Therapy appointment was about an hour ago! (not literally first, I had 2 about 13 years ago) I feel it was a good one, more after the jump.
It was mostly getting to know one another but I felt like he took me seriously and listened very well. The amount of appointments will be limited but he feels there are some things he can help me with in the time we have.
I explained to him that my current mood level on average lies right below average (if we define average as content) so although there are times when I'm happy, I really am not content on average with myself and my life. I often feel a bit in my stomach and it's got to go lest I end up where I was 10 years ago.
We also talked quite a bit about my relationship. He got the sense that I felt like I was taking more steps in bf's direction and adjusting myself to fit him/his views of a relationship. Meanwhile I also value certain things in the relationship and I feel those aren't met. Even when I ask for them. I have to decide where the line is for me and if I'm getting enough out of the relationship for what I put in. He didn't get mean about bf which I like, he just approached it from a 'you both seem to have different ideas about what the relationship should be, you should decide what is important for you'. He is going to try to help me with feeling stronger and feel better about myself. So that I'd be able to mentally back myself up if I disagree with bf about things and not doubt myself quite as much. So that I can also, when I feel comfortable about it, talk to bf about what I feel like I need and then we can decide together whether we can get there together or not.
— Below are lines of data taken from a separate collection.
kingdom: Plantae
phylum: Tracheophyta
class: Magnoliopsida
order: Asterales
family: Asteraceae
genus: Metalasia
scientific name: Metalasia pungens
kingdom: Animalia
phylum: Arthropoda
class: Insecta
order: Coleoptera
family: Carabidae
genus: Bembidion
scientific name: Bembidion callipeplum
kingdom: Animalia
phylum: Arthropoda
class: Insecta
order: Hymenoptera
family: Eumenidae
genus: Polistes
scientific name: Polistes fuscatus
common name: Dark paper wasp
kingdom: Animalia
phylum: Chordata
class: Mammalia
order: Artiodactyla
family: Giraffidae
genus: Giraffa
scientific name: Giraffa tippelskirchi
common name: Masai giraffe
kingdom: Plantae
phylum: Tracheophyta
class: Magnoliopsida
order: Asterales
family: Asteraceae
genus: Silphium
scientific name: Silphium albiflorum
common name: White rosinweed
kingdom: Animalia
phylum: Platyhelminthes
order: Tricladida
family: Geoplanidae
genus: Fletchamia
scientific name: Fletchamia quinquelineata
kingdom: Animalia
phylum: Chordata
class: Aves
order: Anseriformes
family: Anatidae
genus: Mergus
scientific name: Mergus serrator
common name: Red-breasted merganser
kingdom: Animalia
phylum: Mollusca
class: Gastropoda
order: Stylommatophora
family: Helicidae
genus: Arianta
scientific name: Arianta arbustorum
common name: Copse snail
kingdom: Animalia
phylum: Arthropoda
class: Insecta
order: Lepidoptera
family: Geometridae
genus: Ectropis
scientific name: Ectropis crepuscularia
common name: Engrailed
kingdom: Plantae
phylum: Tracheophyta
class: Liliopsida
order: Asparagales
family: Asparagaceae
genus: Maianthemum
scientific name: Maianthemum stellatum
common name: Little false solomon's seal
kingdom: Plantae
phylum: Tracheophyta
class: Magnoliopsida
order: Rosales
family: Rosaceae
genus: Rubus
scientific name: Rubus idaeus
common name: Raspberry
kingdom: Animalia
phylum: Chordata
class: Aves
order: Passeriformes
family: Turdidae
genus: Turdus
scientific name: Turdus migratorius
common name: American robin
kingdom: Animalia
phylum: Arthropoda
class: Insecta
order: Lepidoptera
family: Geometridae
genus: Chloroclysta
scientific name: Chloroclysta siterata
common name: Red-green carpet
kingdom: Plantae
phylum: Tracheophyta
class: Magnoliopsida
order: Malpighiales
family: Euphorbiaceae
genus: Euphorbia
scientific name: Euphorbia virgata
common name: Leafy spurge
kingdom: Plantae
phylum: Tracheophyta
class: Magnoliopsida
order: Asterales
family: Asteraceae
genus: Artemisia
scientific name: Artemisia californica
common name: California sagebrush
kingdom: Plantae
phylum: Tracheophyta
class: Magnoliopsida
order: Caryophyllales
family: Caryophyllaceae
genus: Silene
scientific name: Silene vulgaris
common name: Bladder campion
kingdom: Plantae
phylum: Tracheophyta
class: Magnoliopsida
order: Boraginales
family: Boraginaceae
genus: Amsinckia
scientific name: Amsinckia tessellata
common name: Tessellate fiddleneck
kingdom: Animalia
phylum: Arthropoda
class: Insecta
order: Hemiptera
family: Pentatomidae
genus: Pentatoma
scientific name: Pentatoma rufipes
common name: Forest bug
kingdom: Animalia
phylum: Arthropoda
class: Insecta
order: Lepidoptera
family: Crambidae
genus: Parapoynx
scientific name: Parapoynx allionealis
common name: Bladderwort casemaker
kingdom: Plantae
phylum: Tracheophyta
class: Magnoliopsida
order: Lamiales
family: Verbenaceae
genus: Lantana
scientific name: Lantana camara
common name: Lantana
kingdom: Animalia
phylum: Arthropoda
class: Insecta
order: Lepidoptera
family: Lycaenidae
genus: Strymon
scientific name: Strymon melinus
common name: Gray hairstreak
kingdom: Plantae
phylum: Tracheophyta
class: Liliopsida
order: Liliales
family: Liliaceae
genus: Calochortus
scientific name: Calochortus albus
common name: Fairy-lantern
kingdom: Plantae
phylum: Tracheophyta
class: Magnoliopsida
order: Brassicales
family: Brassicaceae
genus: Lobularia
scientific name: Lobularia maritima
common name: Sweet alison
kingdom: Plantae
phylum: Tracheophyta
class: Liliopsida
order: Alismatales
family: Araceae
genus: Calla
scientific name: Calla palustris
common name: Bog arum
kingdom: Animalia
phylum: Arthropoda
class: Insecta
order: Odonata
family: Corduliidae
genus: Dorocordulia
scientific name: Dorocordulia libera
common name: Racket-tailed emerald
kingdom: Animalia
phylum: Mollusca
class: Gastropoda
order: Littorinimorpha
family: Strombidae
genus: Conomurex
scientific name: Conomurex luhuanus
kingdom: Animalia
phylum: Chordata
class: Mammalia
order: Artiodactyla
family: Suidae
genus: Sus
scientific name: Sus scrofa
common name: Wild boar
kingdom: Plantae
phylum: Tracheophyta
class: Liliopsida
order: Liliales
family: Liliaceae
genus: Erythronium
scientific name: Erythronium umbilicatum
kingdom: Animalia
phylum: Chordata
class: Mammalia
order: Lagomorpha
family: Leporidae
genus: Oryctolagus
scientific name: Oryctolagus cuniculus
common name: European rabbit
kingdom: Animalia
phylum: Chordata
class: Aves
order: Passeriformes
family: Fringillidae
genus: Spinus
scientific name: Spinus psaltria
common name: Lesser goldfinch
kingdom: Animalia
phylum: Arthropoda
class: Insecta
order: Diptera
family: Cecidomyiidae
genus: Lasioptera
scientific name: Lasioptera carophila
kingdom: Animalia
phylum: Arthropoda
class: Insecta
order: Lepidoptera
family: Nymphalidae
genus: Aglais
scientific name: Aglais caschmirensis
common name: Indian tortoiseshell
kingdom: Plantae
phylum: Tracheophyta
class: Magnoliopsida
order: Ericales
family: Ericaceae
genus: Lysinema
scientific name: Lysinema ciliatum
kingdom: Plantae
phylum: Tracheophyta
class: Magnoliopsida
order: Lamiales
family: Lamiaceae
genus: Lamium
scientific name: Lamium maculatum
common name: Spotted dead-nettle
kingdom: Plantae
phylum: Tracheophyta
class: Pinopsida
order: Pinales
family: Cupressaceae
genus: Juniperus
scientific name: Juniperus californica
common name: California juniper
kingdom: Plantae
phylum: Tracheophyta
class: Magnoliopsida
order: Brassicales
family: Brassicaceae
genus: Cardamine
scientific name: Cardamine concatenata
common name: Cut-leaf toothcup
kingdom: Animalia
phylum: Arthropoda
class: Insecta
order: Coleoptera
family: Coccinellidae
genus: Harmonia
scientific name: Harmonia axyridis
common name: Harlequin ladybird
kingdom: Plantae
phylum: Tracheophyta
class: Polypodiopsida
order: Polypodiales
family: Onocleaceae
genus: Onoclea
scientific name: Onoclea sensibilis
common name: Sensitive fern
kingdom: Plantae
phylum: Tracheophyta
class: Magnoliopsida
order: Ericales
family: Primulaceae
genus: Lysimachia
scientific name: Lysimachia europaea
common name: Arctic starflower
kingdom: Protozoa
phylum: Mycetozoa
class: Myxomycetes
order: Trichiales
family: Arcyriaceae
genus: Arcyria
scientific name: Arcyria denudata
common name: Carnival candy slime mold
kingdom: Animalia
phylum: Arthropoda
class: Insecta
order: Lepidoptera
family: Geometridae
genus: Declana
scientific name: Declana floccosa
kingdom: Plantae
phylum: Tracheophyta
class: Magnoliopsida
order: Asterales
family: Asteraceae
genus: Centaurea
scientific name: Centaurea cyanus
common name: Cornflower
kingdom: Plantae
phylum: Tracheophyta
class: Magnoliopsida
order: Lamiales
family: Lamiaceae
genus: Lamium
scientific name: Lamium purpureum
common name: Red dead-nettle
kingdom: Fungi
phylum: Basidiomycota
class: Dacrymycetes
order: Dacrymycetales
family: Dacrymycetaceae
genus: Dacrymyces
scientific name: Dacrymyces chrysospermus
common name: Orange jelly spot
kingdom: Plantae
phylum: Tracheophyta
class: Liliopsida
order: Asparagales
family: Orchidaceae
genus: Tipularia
Next time we'll be working with behaviour/thought sheets in which we'll go into depth into certain situations where I get into a negative spiral and work on how I can change that again. Then with the right tools I might be able to change my behaviour and thought pattern to be more positive and self-assured.
I'm very glad I went, I felt very listened to. Not criticised, broken or looked down upon but validated and like I made the right decision to take steps to stop my own negativity with some help.
Thank you guys for the support in my decision to go/with my troubles with bf. I really do feel like this was the right thing for me to do, like many of you suggested :)
TLDR : Went to therapy, it went well, thanks GT.